Data records:
--- --- ---

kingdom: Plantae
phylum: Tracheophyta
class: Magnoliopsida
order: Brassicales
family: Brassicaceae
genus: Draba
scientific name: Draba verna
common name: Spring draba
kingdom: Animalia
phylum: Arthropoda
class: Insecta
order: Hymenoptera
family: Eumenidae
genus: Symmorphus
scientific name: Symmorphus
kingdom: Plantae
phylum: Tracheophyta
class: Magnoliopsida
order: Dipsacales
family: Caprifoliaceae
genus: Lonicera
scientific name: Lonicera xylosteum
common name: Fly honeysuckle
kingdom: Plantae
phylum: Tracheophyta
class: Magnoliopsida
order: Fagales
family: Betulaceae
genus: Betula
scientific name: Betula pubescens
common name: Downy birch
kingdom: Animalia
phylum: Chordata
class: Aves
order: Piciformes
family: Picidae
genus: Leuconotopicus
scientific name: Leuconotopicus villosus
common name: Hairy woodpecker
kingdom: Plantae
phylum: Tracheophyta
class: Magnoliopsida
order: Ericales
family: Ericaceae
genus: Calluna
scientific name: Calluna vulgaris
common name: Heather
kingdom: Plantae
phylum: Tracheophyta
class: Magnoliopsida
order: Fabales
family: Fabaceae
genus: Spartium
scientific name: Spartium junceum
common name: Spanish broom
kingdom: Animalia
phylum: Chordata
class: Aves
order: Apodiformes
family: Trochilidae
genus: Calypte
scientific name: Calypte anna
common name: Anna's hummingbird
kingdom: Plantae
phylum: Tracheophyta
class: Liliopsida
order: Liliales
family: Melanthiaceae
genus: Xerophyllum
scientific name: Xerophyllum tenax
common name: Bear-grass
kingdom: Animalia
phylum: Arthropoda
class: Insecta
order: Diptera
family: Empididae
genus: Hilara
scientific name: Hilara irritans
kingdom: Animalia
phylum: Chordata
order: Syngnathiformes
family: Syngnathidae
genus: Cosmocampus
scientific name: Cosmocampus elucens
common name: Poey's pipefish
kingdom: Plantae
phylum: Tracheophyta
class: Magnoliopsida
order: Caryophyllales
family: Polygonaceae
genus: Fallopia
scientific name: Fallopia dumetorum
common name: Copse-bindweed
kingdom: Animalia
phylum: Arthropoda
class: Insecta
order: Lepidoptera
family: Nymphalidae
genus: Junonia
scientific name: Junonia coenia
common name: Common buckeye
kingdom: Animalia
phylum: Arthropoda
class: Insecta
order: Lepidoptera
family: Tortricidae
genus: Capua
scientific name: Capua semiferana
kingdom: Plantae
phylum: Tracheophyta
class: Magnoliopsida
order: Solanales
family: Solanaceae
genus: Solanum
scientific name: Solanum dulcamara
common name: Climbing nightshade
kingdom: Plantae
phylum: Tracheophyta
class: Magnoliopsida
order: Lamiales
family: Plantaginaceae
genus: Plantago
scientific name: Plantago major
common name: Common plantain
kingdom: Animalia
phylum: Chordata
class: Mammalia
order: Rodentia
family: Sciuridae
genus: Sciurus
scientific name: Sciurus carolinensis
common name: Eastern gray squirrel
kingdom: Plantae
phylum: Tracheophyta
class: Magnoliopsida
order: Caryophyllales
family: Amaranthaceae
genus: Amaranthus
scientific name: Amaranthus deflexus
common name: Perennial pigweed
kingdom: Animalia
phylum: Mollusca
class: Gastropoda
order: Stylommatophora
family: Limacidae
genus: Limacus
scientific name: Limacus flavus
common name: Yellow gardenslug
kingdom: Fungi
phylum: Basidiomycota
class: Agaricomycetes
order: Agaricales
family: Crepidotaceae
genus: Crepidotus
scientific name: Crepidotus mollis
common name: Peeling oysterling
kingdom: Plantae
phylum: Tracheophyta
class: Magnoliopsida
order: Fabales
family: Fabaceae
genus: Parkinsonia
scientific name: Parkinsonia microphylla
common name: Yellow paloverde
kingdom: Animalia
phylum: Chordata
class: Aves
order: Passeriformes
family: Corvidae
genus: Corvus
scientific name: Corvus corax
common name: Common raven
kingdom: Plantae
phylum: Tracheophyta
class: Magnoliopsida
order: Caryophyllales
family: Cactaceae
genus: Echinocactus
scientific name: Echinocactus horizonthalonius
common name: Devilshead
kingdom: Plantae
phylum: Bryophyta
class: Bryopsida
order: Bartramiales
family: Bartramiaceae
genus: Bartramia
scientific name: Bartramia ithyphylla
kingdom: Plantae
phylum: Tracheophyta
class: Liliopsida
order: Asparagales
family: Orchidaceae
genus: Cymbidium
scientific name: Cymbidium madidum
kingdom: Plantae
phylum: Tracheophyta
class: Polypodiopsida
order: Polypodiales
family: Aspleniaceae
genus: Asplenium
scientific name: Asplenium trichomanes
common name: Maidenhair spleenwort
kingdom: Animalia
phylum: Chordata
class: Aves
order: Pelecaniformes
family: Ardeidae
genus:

--- --- ---

### [Exercise objective]
Copy out every line of the records above, word for word and in the same order.

### [Response to the task]
kingdom: Plantae
phylum: Tracheophyta
class: Magnoliopsida
order: Brassicales
family: Brassicaceae
genus: Draba
scientific name: Draba verna
common name: Spring draba
kingdom: Animalia
phylum: Arthropoda
class: Insecta
order: Hymenoptera
family: Eumenidae
genus: Symmorphus
scientific name: Symmorphus
kingdom: Plantae
phylum: Tracheophyta
class: Magnoliopsida
order: Dipsacales
family: Caprifoliaceae
genus: Lonicera
scientific name: Lonicera xylosteum
common name: Fly honeysuckle
kingdom: Plantae
phylum: Tracheophyta
class: Magnoliopsida
order: Fagales
family: Betulaceae
genus: Betula
scientific name: Betula pubescens
common name: Downy birch
kingdom: Animalia
phylum: Chordata
class: Aves
order: Piciformes
family: Picidae
genus: Leuconotopicus
scientific name: Leuconotopicus villosus
common name: Hairy woodpecker
kingdom: Plantae
phylum: Tracheophyta
class: Magnoliopsida
order: Ericales
family: Ericaceae
genus: Calluna
scientific name: Calluna vulgaris
common name: Heather
kingdom: Plantae
phylum: Tracheophyta
class: Magnoliopsida
order: Fabales
family: Fabaceae
genus: Spartium
scientific name: Spartium junceum
common name: Spanish broom
kingdom: Animalia
phylum: Chordata
class: Aves
order: Apodiformes
family: Trochilidae
genus: Calypte
scientific name: Calypte anna
common name: Anna's hummingbird
kingdom: Plantae
phylum: Tracheophyta
class: Liliopsida
order: Liliales
family: Melanthiaceae
genus: Xerophyllum
scientific name: Xerophyllum tenax
common name: Bear-grass
kingdom: Animalia
phylum: Arthropoda
class: Insecta
order: Diptera
family: Empididae
genus: Hilara
scientific name: Hilara irritans
kingdom: Animalia
phylum: Chordata
order: Syngnathiformes
family: Syngnathidae
genus: Cosmocampus
scientific name: Cosmocampus elucens
common name: Poey's pipefish
kingdom: Plantae
phylum: Tracheophyta
class: Magnoliopsida
order: Caryophyllales
family: Polygonaceae
genus: Fallopia
scientific name: Fallopia dumetorum
common name: Copse-bindweed
kingdom: Animalia
phylum: Arthropoda
class: Insecta
order: Lepidoptera
family: Nymphalidae
genus: Junonia
scientific name: Junonia coenia
common name: Common buckeye
kingdom: Animalia
phylum: Arthropoda
class: Insecta
order: Lepidoptera
family: Tortricidae
genus: Capua
scientific name: Capua semiferana
kingdom: Plantae
phylum: Tracheophyta
class: Magnoliopsida
order: Solanales
family: Solanaceae
genus: Solanum
scientific name: Solanum dulcamara
common name: Climbing nightshade
kingdom: Plantae
phylum: Tracheophyta
class: Magnoliopsida
order: Lamiales
family: Plantaginaceae
genus: Plantago
scientific name: Plantago major
common name: Common plantain
kingdom: Animalia
phylum: Chordata
class: Mammalia
order: Rodentia
family: Sciuridae
genus: Sciurus
scientific name: Sciurus carolinensis
common name: Eastern gray squirrel
kingdom: Plantae
phylum: Tracheophyta
class: Magnoliopsida
order: Caryophyllales
family: Amaranthaceae
genus: Amaranthus
scientific name: Amaranthus deflexus
common name: Perennial pigweed
kingdom: Animalia
phylum: Mollusca
class: Gastropoda
order: Stylommatophora
family: Limacidae
genus: Limacus
scientific name: Limacus flavus
common name: Yellow gardenslug
kingdom: Fungi
phylum: Basidiomycota
class: Agaricomycetes
order: Agaricales
family: Crepidotaceae
genus: Crepidotus
scientific name: Crepidotus mollis
common name: Peeling oysterling
kingdom: Plantae
phylum: Tracheophyta
class: Magnoliopsida
order: Fabales
family: Fabaceae
genus: Parkinsonia
scientific name: Parkinsonia microphylla
common name: Yellow paloverde
kingdom: Animalia
phylum: Chordata
class: Aves
order: Passeriformes
family: Corvidae
genus: Corvus
scientific name: Corvus corax
common name: Common raven
kingdom: Plantae
phylum: Tracheophyta
class: Magnoliopsida
order: Caryophyllales
family: Cactaceae
genus: Echinocactus
scientific name: Echinocactus horizonthalonius
common name: Devilshead
kingdom: Plantae
phylum: Bryophyta
class: Bryopsida
order: Bartramiales
family: Bartramiaceae
genus: Bartramia
scientific name: Bartramia ithyphylla
kingdom: Plantae
phylum: Tracheophyta
class: Liliopsida
order: Asparagales
family: Orchidaceae
genus: Cymbidium
scientific name: Cymbidium madidum
kingdom: Plantae
phylum: Tracheophyta
class: Polypodiopsida
order: Polypodiales
family: Aspleniaceae
genus: Asplenium
scientific name: Asplenium trichomanes
common name: Maidenhair spleenwort
kingdom: Animalia
phylum: Chordata
class: Aves
order: Pelecaniformes
family: Ardeidae
genus:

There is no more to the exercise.